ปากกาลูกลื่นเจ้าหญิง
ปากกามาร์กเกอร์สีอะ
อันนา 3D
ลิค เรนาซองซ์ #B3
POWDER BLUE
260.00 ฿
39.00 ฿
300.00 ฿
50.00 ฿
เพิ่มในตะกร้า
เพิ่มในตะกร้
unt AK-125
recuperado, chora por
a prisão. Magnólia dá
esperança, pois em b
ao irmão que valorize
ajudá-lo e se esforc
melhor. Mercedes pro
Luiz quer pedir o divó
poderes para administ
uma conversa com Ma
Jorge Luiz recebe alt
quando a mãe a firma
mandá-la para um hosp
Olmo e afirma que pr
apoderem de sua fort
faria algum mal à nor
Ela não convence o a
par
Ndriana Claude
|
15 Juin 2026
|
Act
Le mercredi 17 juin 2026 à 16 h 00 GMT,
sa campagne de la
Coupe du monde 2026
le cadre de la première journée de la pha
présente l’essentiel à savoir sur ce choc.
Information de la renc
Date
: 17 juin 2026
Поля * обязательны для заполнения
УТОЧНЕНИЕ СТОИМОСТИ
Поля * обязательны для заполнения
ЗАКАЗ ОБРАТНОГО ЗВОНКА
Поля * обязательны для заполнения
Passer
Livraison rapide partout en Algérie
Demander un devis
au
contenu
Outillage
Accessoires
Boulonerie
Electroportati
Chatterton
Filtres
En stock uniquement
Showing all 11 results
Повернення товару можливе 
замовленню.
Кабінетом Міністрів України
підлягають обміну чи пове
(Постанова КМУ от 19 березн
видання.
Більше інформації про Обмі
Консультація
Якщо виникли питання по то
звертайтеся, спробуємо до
****************
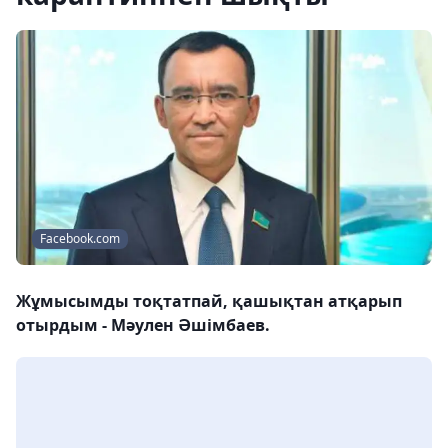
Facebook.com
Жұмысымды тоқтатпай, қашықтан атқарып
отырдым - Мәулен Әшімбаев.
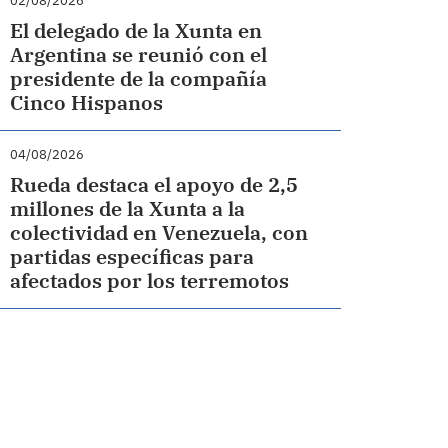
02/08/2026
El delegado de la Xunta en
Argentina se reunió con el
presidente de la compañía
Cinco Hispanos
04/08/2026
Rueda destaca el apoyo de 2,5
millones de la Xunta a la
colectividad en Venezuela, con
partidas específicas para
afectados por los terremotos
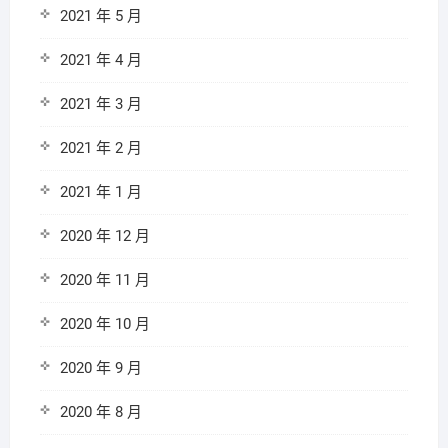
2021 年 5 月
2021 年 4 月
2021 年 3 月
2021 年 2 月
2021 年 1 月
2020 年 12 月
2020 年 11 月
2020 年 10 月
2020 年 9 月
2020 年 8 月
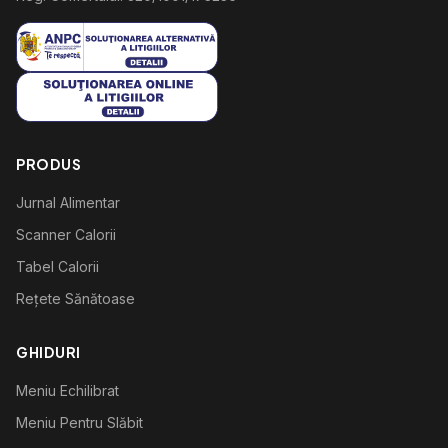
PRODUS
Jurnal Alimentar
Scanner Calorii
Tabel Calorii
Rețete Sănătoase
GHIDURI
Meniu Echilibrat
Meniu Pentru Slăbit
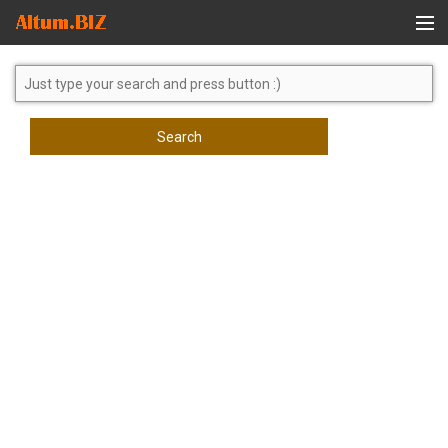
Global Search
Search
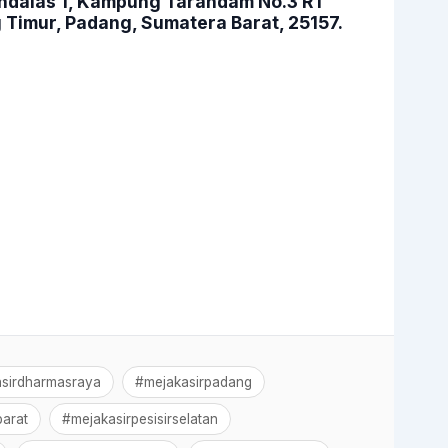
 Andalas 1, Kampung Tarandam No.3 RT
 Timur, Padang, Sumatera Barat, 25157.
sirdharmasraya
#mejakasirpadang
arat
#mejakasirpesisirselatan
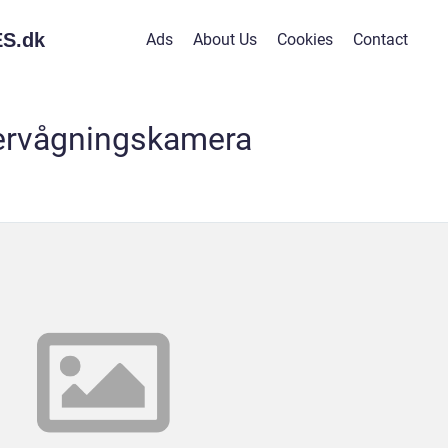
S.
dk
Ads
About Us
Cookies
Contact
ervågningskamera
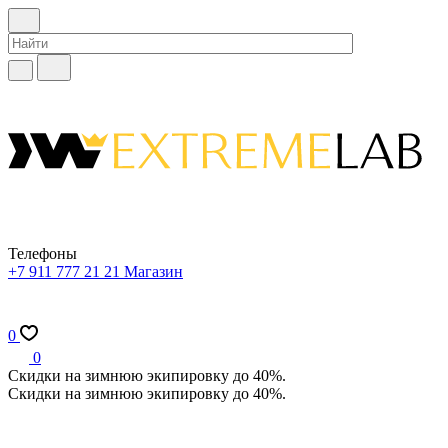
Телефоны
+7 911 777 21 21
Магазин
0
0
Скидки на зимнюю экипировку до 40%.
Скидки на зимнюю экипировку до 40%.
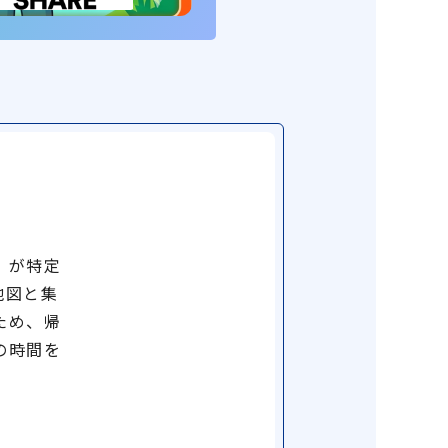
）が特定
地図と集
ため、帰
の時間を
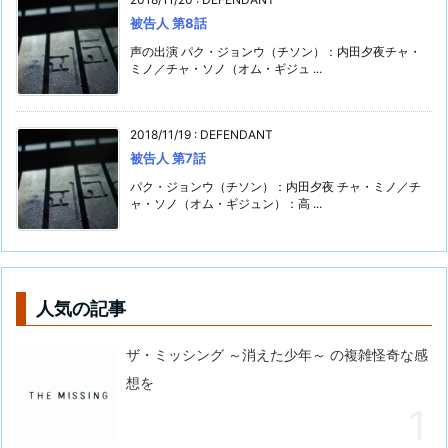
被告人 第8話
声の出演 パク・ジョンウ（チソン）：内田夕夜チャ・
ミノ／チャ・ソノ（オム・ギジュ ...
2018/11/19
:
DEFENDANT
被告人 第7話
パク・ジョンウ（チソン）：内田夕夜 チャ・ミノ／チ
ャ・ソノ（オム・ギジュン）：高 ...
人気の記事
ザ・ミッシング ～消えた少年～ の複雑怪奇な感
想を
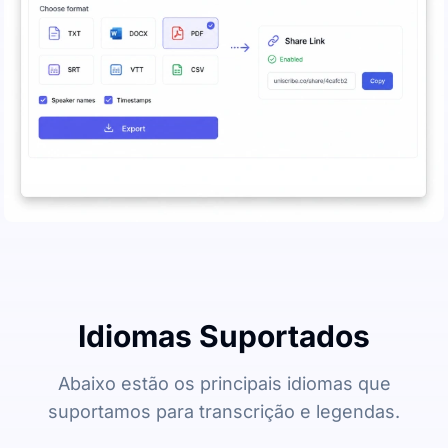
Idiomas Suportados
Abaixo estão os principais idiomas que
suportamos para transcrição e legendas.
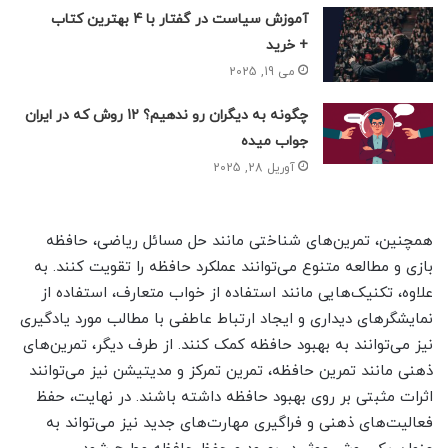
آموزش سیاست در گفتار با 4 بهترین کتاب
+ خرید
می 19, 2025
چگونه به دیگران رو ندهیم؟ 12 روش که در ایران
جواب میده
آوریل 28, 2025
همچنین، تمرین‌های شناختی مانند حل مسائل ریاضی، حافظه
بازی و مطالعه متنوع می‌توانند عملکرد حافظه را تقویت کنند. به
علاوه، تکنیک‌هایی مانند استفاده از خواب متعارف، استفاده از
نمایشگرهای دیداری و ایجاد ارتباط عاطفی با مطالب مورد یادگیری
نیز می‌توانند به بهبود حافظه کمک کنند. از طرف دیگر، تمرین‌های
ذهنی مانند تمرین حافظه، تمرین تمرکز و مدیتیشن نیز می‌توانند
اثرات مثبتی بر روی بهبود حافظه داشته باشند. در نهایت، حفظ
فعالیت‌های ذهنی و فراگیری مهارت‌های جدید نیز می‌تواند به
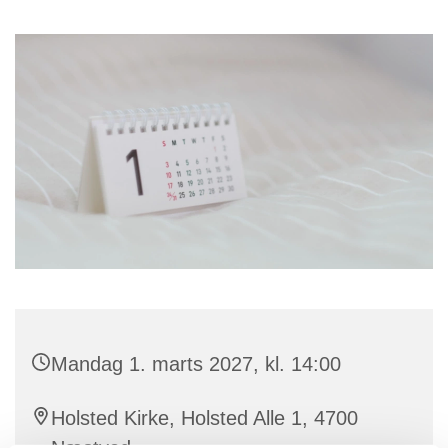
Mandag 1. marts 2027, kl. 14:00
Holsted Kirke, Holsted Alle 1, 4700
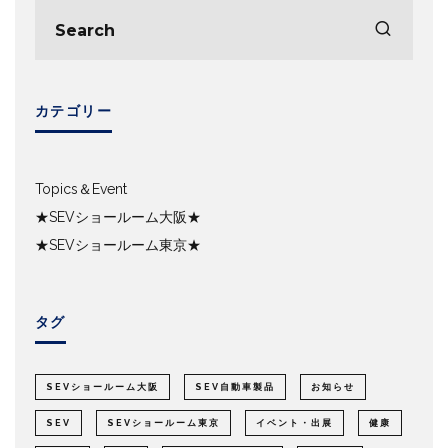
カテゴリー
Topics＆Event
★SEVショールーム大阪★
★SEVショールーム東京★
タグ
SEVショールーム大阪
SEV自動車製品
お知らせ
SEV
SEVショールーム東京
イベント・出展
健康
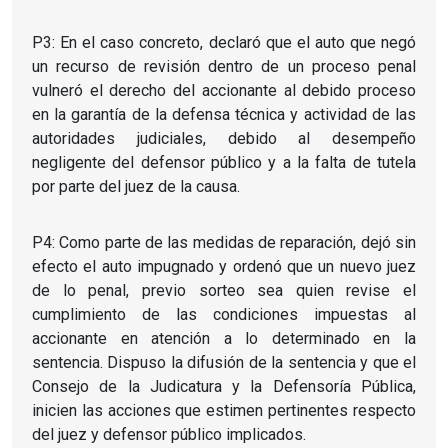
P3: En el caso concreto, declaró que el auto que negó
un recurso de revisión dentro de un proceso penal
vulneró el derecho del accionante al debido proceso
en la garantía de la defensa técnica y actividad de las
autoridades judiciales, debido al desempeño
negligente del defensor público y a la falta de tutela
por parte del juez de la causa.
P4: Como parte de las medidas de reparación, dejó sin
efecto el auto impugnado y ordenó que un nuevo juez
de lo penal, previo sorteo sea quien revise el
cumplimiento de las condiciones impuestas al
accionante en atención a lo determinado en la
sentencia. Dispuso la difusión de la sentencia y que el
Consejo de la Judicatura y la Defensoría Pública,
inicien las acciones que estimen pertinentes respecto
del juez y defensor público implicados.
****************
■ **Exercise goal**
Scan the listing above for the line that has "(Постанова КМУ от 19 березн", then copy exactly from that line through the line that has "звертайтеся, спробуємо до".

■ **Written response**
(Постанова КМУ от 19 березн
видання.
Більше інформації про Обмі
Консультація
Якщо виникли питання по то
звертайтеся, спробуємо до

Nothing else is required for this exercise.